Video on social media showed protesters torching a statue of Iran’s Supreme Leader Ayatollah Ali Khamenei in his hometown of Mashhad Friday, as they chanted slogans against him and the government. Other videos showed protesters in multiple cities, including the capital Tehran, setting fire to Khamenei’s portrait.
Raisi, who returned several days ago from a trip to the United Nations in New York, was reported by Iranian media to have told the family of a regime supporter killed in the protests that “the government must react decisively against the protests.”
General Azizollah Maleki, who is the police chief of Gilan province, a hotbed of the current protests, told government media that security forces in his province are “on the verge of collapse.” More than 700 people reportedly were arrested for protesting in Gilan.
Protesters reportedly took control of large parts of the mostly Kurdish town of Aznaveh in the northwest of the country after security forces were overwhelmed by the large numbers of protesters.
Video on social media also showed violent clashes between protesters and government security forces and the volunteer pro-government Basij militia group in the district of Sattar Khan in the capital of Tehran.
Iran analyst Ali Nourizadeh told VOA that “women have joined their husbands, sons and brothers to protest in the streets,” while students also have joined the protests in large numbers “despite the heavy-handed regime crackdown on student protesters during demonstrations last year and in 2018.”
Nourizadeh said that unlike the protests of 2009, 2018 and last year, there is “no single demand being made by protesters,” other than the downfall of the Supreme Leader Ali Khamenei and his regime.
“This time, nobody says anything about the economic situation. We don’t have any single slogans. They say death to Khamenei, [and] the regime should be toppled.

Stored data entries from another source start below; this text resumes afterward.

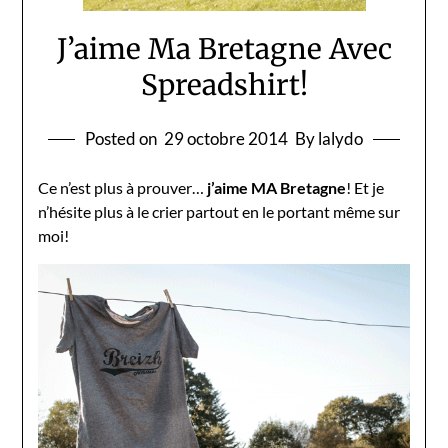
J’aime Ma Bretagne Avec
Spreadshirt!
Posted on
29 octobre 2014
By lalydo
Ce n’est plus à prouver…
j’aime MA Bretagne
! Et je
n’hésite plus à le crier partout en le portant même sur
moi!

They call [out to] Khamenei’s son [Mojtaba, reputed to be in line to succeed his father], ‘you will die, but you will not see the leadership.'”
Nourizadeh said he suspects that recent reports about Supreme Leader Khamenei being in bad health “may have added to the anger of the people,” who don’t want Khamenei’s son Mojtaba to succeed him.
Anti-government media is claiming that several thousand protesters have been arrested since the death of Mahsa Amini last week ignited protests initially in mostly Kurdish regions of the country. Several dozen demonstrators reportedly have been killed in the protests.